[Exercise brief] Reproduce every record below word for word, leaving out the pictures.

(Figure understanding tasks)
BEGIN
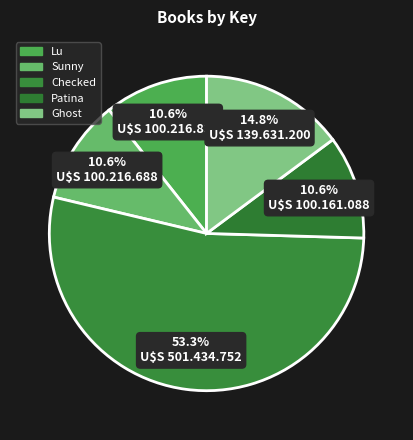

To the nearest percent, what percentage of the pie is Checked?

53%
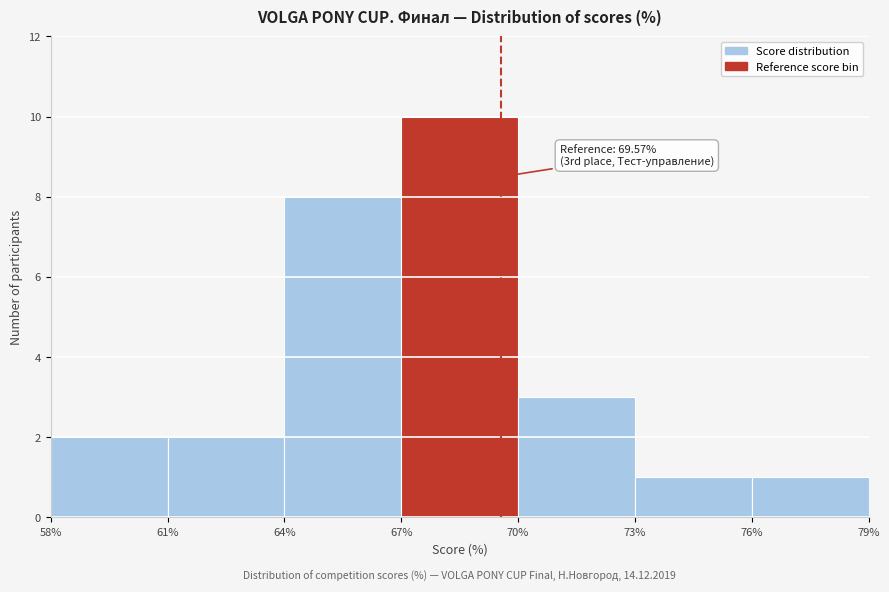

Which range on the x-axis has the tallest bar?

67% to 70%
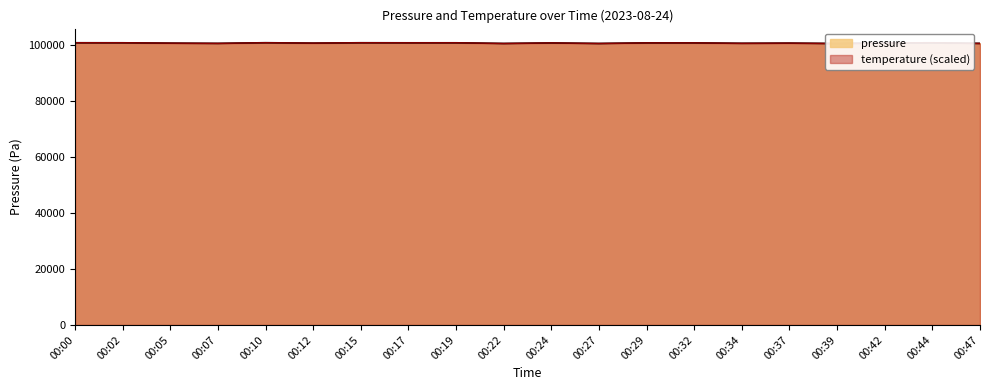

What are all the series names shown in the legend?

pressure, temperature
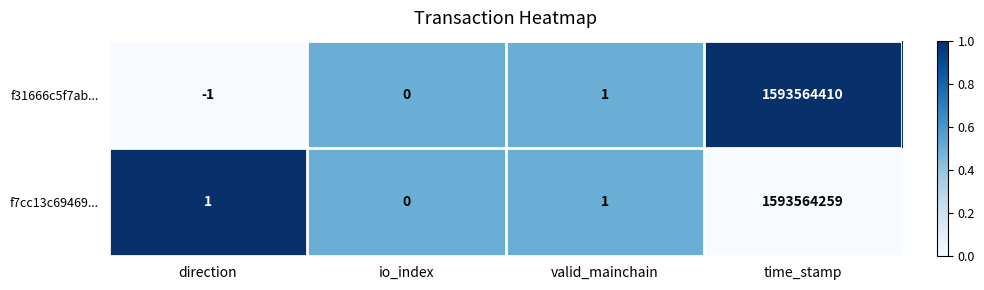

Reading left to right, list all the values displayed in this chart.

f31666c5f7ab...: direction=-1	io_index=0	valid_mainchain=1	time_stamp=1593564410
f7cc13c69469...: direction=1	io_index=0	valid_mainchain=1	time_stamp=1593564259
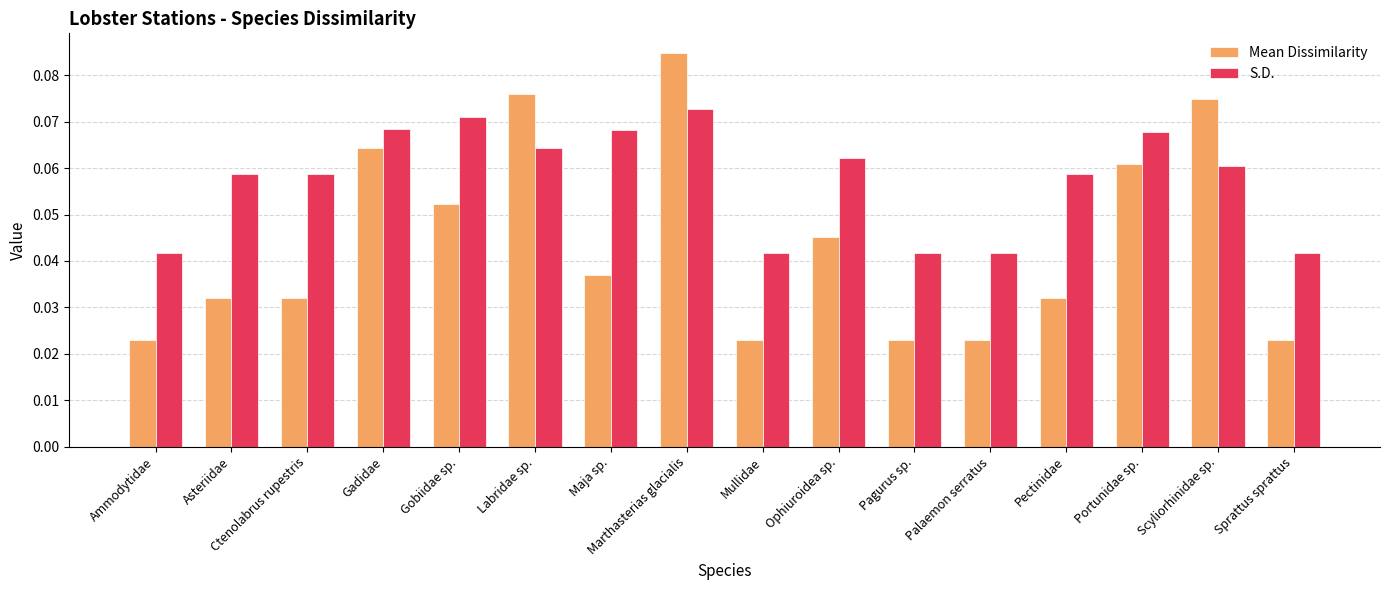

Which label corresponds to the largest value in the chart?

Marthasterias glacialis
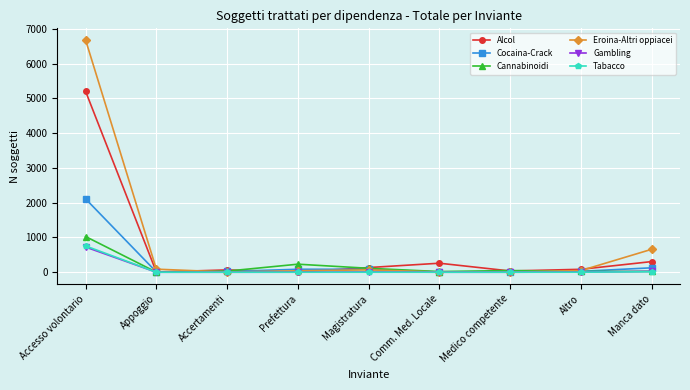

What is the label of the 6th point from the right?

Prefettura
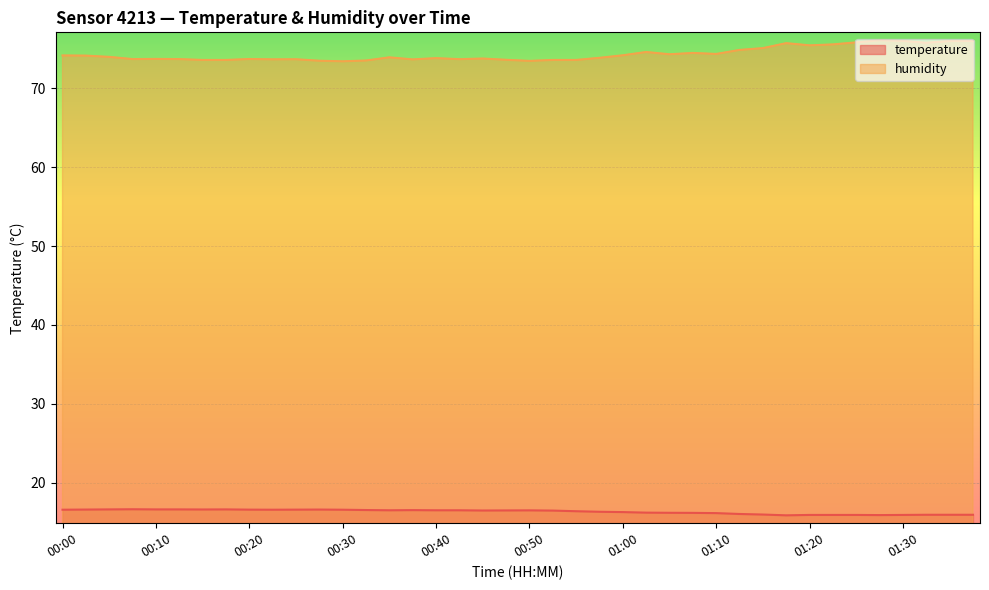

Between 01:27 and 01:25, which is larger?

01:25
END
[Response for this exercise]
To the nearest percent, what percentage of the pie is Checked?

53%

Which range on the x-axis has the tallest bar?

67% to 70%

What are all the series names shown in the legend?

pressure, temperature

Reading left to right, list all the values displayed in this chart.

f31666c5f7ab...: direction=-1	io_index=0	valid_mainchain=1	time_stamp=1593564410
f7cc13c69469...: direction=1	io_index=0	valid_mainchain=1	time_stamp=1593564259

Which label corresponds to the largest value in the chart?

Marthasterias glacialis

What is the label of the 6th point from the right?

Prefettura

Between 01:27 and 01:25, which is larger?

01:25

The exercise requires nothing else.